Statistics and Artificial Intelligence

As a new faculty member, when I arrived on the University of Notre Dame campus in 1975, I noticed that no one was using the IBM 360 computer in The Computer Center during the football games. Since this one computer was the only one that most faculty could use, I was eager to spend the time during the football games creating my punch cards and running them through the computer. I told my wife how eager I was to use the computer during the football games, but she said adamantly “No, we are going to the football games.” Oh, well. At least I was able to run my programs before and after, but not during, the football games.

In 1975 that one computer in The Computer Center had less computing power than the Apple watch on your wrist. But back then it was all we had, so we had to make the best of it. Randomized trials were created and developed to deal with situations, especially in medicine, where the sample sizes were relatively small. Regression analysis could serve as a substitute or a complement to randomized trials with larger samples. Artificial intelligence requires much, much larger samples and many simulations to be effective.

The scientific method recognizes that in any given sample, there are two types of relationships. The relationships we want to determine are the general population relationships that appear consistently in sample after sample. But in any given sample there are relationships that are unique to that particular sample and cannot be expected to appear in other samples and are certainly not the population relationships we are after.

To avoid overfitting to any particular sample, the scientific method requires that we fully specify the procedure and functional forms of any statistical method we plan to use. By prespecifying the functional form we attempt to avoid the problem of overfitting to the sample and picking up the relationships that are unique to that particular sample and do not represent populations relationships. Moreover, if you adjust the functional form to try to get a better fit, you are using the sample data to change your model and that undermines our ability to track the statistical distributions. We cannot track the statistical distributional effects of adjustments made through your head. Adjusting the functional form means not getting valid t-statistics or F-statistics that you need for determining the statistical significance of your results. Consequently, if you adjust the functional form of your model in any way to get a better fit to that particular sample, you lose track of the statistical distribution and are likely to overfit to that particular sample and not discover the true population relationships you want. Many people have lost their shirt in the stock market by overfitting to the sample data and getting great, but invalid, numbers labeled t-statistics, F-statistics and R-squared values but not getting at the true population relationships they are after. (Note: So called bootstrap methods use simulations to try to at least determine a good estimate of the variance of the distribution after functional form manipulation.)

The methods used for artificial intelligence intentionally violate the scientific method. They intentionally overfit to the data. They get away with this only by using simulations and a huge volume of data. They don’t just acquire one sample, but to as great an extent as possible, they attempt to acquire an extremely large number of samples to discover the population relationships that show up in sample after sample.
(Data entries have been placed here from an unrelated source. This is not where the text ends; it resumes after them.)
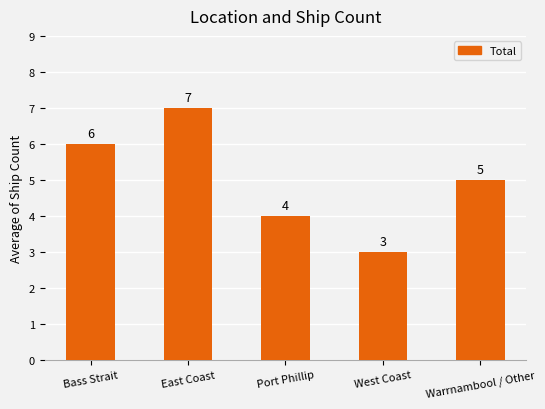

What is the label of the 1st bar from the left?

Bass Strait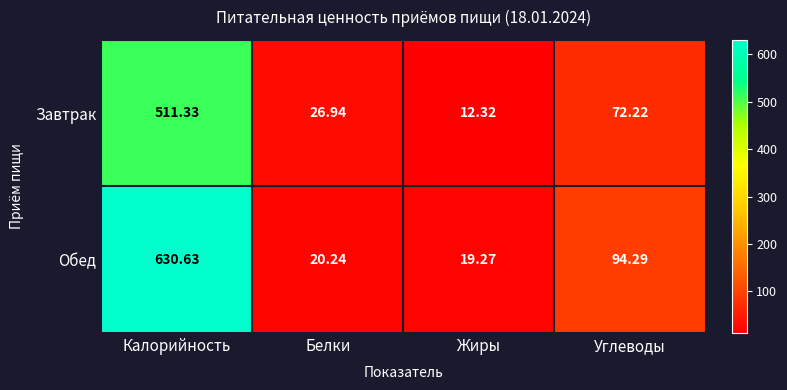

Which series changed the most between Калорийность and Белки?

Обед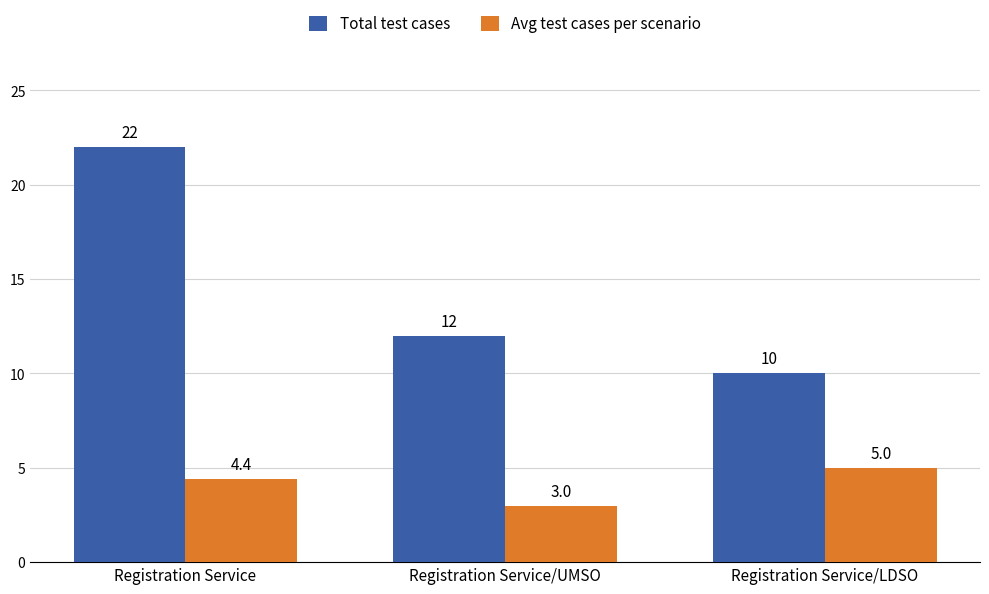

At which label does Avg test cases per scenario reach its minimum?

Registration Service/UMSO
I don’t know the details of the Transformer model for A.I., but I know what strategy I would pursue. Find the word that most frequently starts a sentence about the subject of interest such as Alzheimer’s disease. Find the word that most frequently follows that word. Note the correlation. Then find the word that most frequently follows those two words. Here is where is gets interesting. You need to use the two-way correlations and the three-way correlations. As a fourth word is introduced in the same matter, you will need all two-way, three-way, and the four-way correlations. Basically you use these correlations to produce your first sentence in your summary essay. This procedure can be followed with the word that most frequently starts the second most frequent sentence that starts with that word. My paper on “Composite Dummy Variables” provides the basic ideas for understanding basic interactions effects such as used in ChatGPT with all available interaction effects as the basis for generating sentences that summarize the large literature on a topic such as Alzheimer’s disease. Follow this link to my paper in ResearchGate:

Why Doctors and Nurses Should Not Ignore Anecdotal Evidence

Randomized trials may not be definitive even when they show clear and indisputable evidence of both a statistically significant and practical difference between the average in the treatment group and the average in the control group. Statistically significant randomized trial results are not always useful to a doctor or nurse when there is substantial practical variation within the treatment group. That is why a statistically significant randomized trial is not definitive proof of causation. Think of a situation where the randomized trial ignores gender. What if a treatment works really well for men but actually does a little bit of harm to women with no benefit. The “average person” may do fairly well with the treatment and even show statistically significant improvement. But the “average person” does not exist. There are only men and women in the trial. The “average person” represents no one. The solution is to use control variables (such as gender) in a randomized trial in order to zero in on the subsets within the treatment group in order to sort out who will really benefit from the treatment and who will not benefit. This means using regression analysis (or analysis of covariance) on data from randomized trials. Hopefully, the new generation of doctors and nurses understand this and are not led astray by “highly significant” results from some randomized trials. This opens the door to the use of anecdotal evidence as useful in alerting a doctor or nurse that the results of a particular randomized trial may not be definitive for some types of patients.